In welchem Umfang sexuelle Gewalt in diesem Rahmen wirklich ausgeübt wurde, muß weiterhin unklar bleiben, doch listet Birgit Beck in ihrer Studie „Wehrmacht und sexuelle Gewalt“ die Fakten präzise und nüchtern auf und stellt die genannten Debatten erstmals auf eine klare Basis. Sie macht deutlich, daß angesichts der hohen Dunkelziffer, die für alle Sexualdelikte typisch ist, erst recht im Zweiten Weltkrieg gegenüber Frauen aus Gegnerstaaten, nur wenig bekannt und gar geahndet wurde. Systematisch und nuanciert wertet sie vornehmlich deutsche Gerichtsakten aus, entwirft ein dichtes Bild.
Sexuelle Gewalt wurde bestraft – auch bestraft, das heißt, in ganz bestimmten Situationen. Dies fand in den ersten Kriegsjahren häufiger statt, dann erst wieder gegen Kriegsende. Im Westen, vornehmlich in Frankreich, wurde der Standard angeblicher weiblicher „Geschlechtsehre“ von den Gerichten wesentlich höher angesetzt als im Osten. Die Glaubwürdigkeit der seltenen Anzeigen wurde von den zu Gericht sitzenden Männern recht unterschiedlich ausgelegt; die Beschreibung der sexuellen Gewalt sagt oft mehr über die Urteilenden als die Opfer und nur bedingt etwas über die Täter aus. Wichtiges Kriterium der Beurteilung wurde zunehmend die Disziplin der Truppe. 5349 Männer von über 17 Millionen Angehörigen der Wehrmacht wurden wegen „Sittlichkeitsvergehen“ verurteilt. Nur?
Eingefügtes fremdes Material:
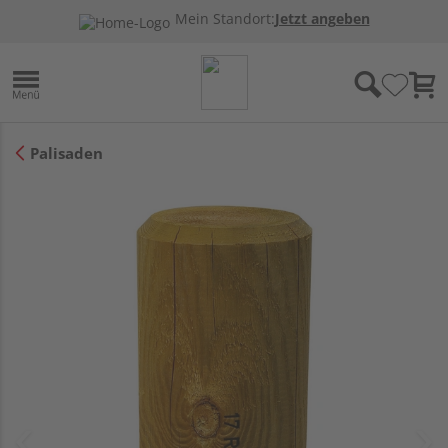
Mein Standort:
Jetzt angeben
Palisaden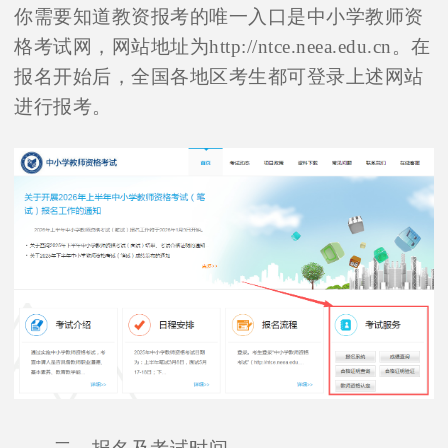
你需要知道教资报考的唯一入口是中小学教师资
格考试网，网站地址为http://ntce.neea.edu.cn。在
报名开始后，全国各地区考生都可登录上述网站
进行报考。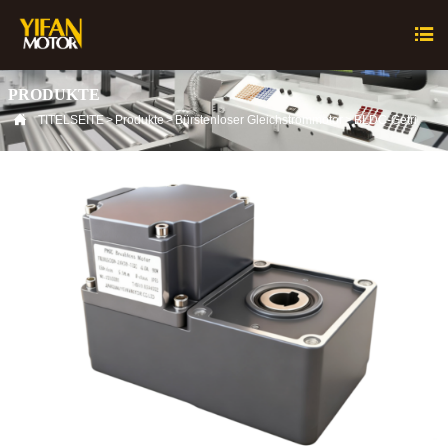

PRODUKTE

TITELSEITE
>
Produkte
>
Bürstenloser Gleichstrommotor
>
BLDC-Getriebem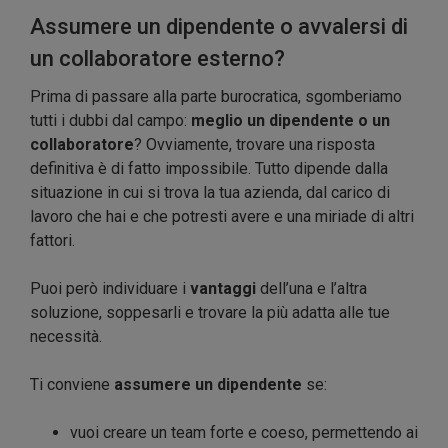
Assumere un dipendente o avvalersi di
un collaboratore esterno?
Prima di passare alla parte burocratica, sgomberiamo
tutti i dubbi dal campo:
meglio un dipendente o un
collaboratore
? Ovviamente, trovare una risposta
definitiva è di fatto impossibile. Tutto dipende dalla
situazione in cui si trova la tua azienda, dal carico di
lavoro che hai e che potresti avere e una miriade di altri
fattori.
Puoi però individuare i
vantaggi
dell’una e l’altra
soluzione, soppesarli e trovare la più adatta alle tue
necessità.
Ti conviene
assumere un dipendente
se:
vuoi creare un team forte e coeso, permettendo ai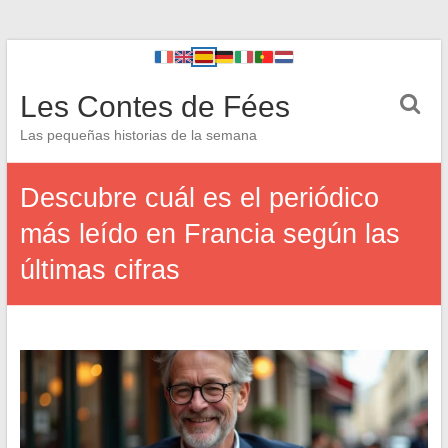
Les Contes de Fées
Las pequeñas historias de la semana
Descubre cuál es el periódico
más leído en Francia según las
últimas cifras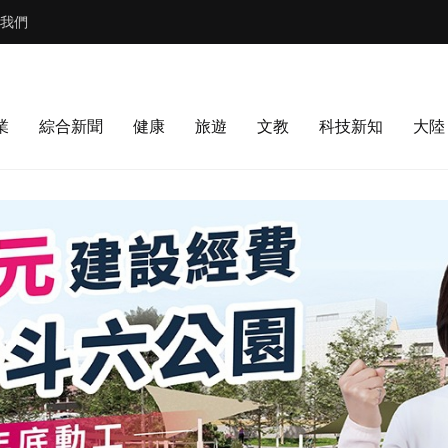
我們
業
綜合新聞
健康
旅遊
文教
科技新知
大陸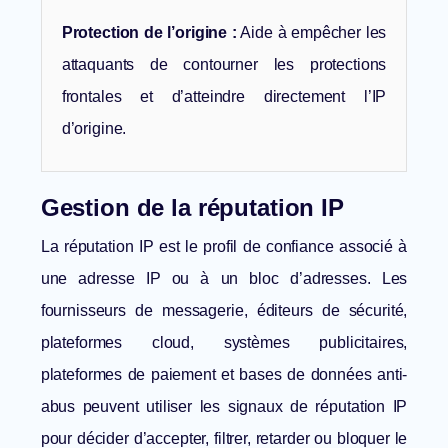
Protection de l’origine :
Aide à empêcher les
attaquants de contourner les protections
frontales et d’atteindre directement l’IP
d’origine.
Gestion de la réputation IP
La réputation IP
est le profil de confiance associé à
une adresse IP ou à un bloc d’adresses. Les
fournisseurs de messagerie, éditeurs de sécurité,
plateformes cloud, systèmes publicitaires,
plateformes de paiement et bases de données anti-
abus peuvent utiliser les signaux de réputation IP
pour décider d’accepter, filtrer, retarder ou bloquer le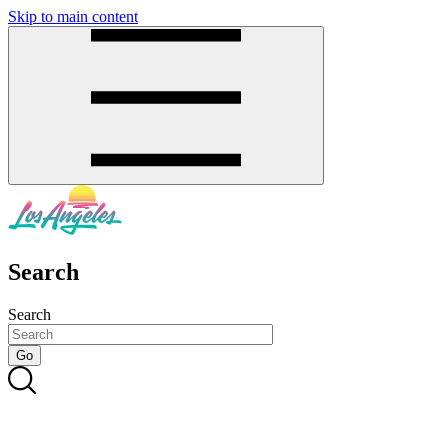
Skip to main content
SMS
SHOP
Search
Search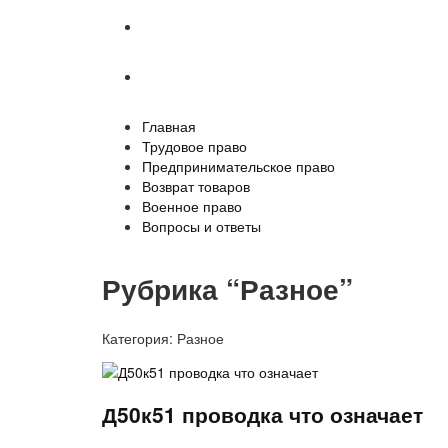
Военное право
Вопросы и ответы
Главная
Трудовое право
Предпринимательское право
Возврат товаров
Военное право
Вопросы и ответы
Рубрика “Разное”
Категория:
Разное
Д50к51 проводка что означает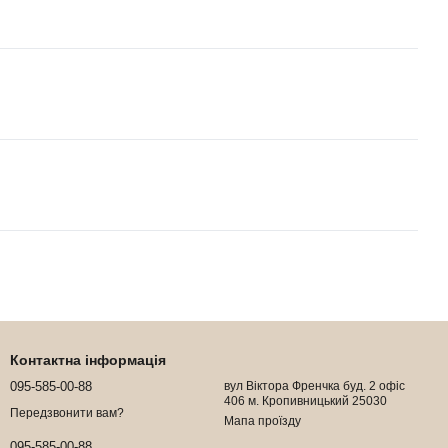
Контактна інформація
095-585-00-88
вул Віктора Френчка буд. 2 офіс
406 м. Кропивницький 25030
Передзвонити вам?
Мапа проїзду
095-585-00-88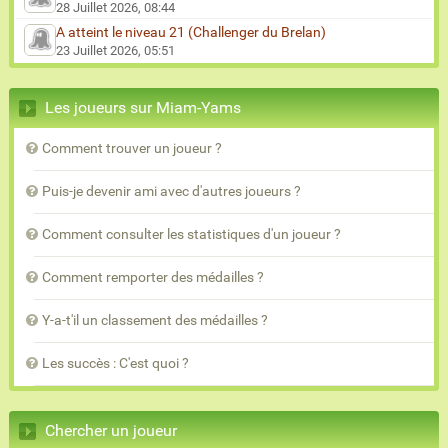
28 Juillet 2026, 08:44
A atteint le niveau 21 (Challenger du Brelan)
23 Juillet 2026, 05:51
Les joueurs sur Miam-Yams
Comment trouver un joueur ?
Puis-je devenir ami avec d'autres joueurs ?
Comment consulter les statistiques d'un joueur ?
Comment remporter des médailles ?
Y-a-t'il un classement des médailles ?
Les succès : C'est quoi ?
Chercher un joueur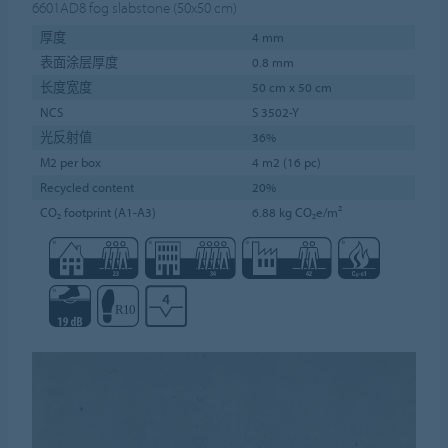
6601AD8
fog slabstone (50x50 cm)
厚度
4 mm
表面涂层厚度
0.8 mm
长度宽度
50 cm x 50 cm
NCS
S 3502-Y
光反射值
36%
M2 per box
4 m2 (16 pc)
Recycled content
20%
CO₂ footprint (A1-A3)
6.88 kg CO₂e/m²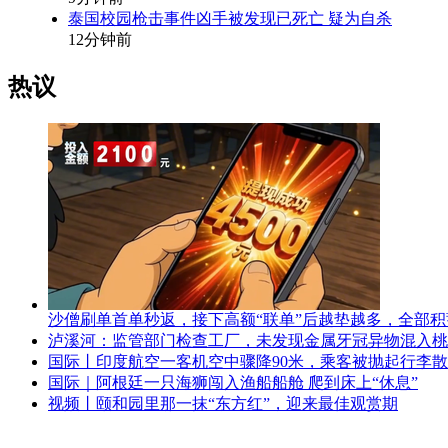
泰国校园枪击事件凶手被发现已死亡 疑为自杀
12分钟前
热议
沙僧刷单首单秒返，接下高额“联单”后越垫越多，全部
泸溪河：监管部门检查工厂，未发现金属牙冠异物混入桃
国际丨印度航空一客机空中骤降90米，乘客被抛起行李
国际｜阿根廷一只海狮闯入渔船船舱 爬到床上“休息”
视频丨颐和园里那一抹“东方红”，迎来最佳观赏期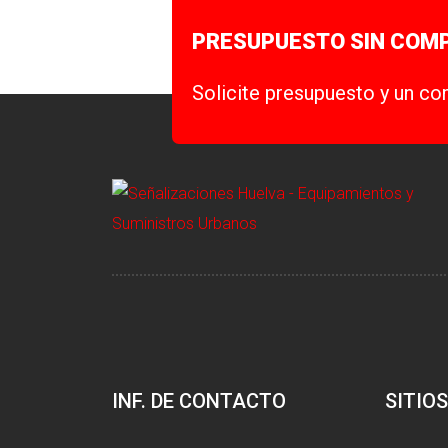
PRESUPUESTO SIN COM
Solicite presupuesto y un co
INF. DE CONTACTO
SITIOS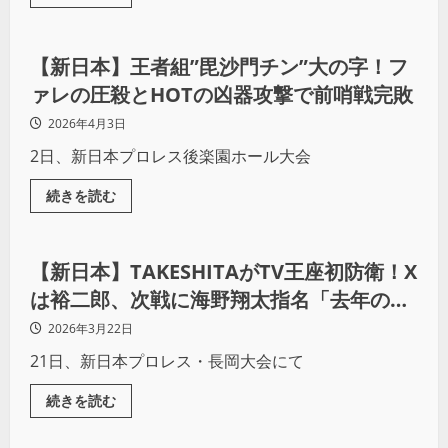
プロレス
【新日本】王者組”毘沙門チン”大の字！フ
ァレの圧殺とHOTの凶器攻撃で前哨戦完敗
2026年4月3日
2日、新日本プロレス後楽園ホール大会
続きを読む
プロレス
【新日本】TAKESHITAがTV王座初防衛！X
は裕二郎、次戦に海野翔太指名「去年の借
りを返したい」
2026年3月22日
21日、新日本プロレス・長岡大会にて
続きを読む
プロレス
Auf naheliegende Hochrechnungen verzichtet Birgit Beck aus guten Gründen. Doch sie macht sexuell gewalthaftes Denken und Handeln in seinen Dimensionen deutlich. Eine bedrückende Lektüre, die in ihrer Nüchternheit besticht und zugleich betroffen macht. Birgit Beck hat eine Pionierarbeit über ein kaum behandeltes Thema des Zweiten Weltkrieges erarbeitet und damit Erstaunliches an Aufklärung geleistet.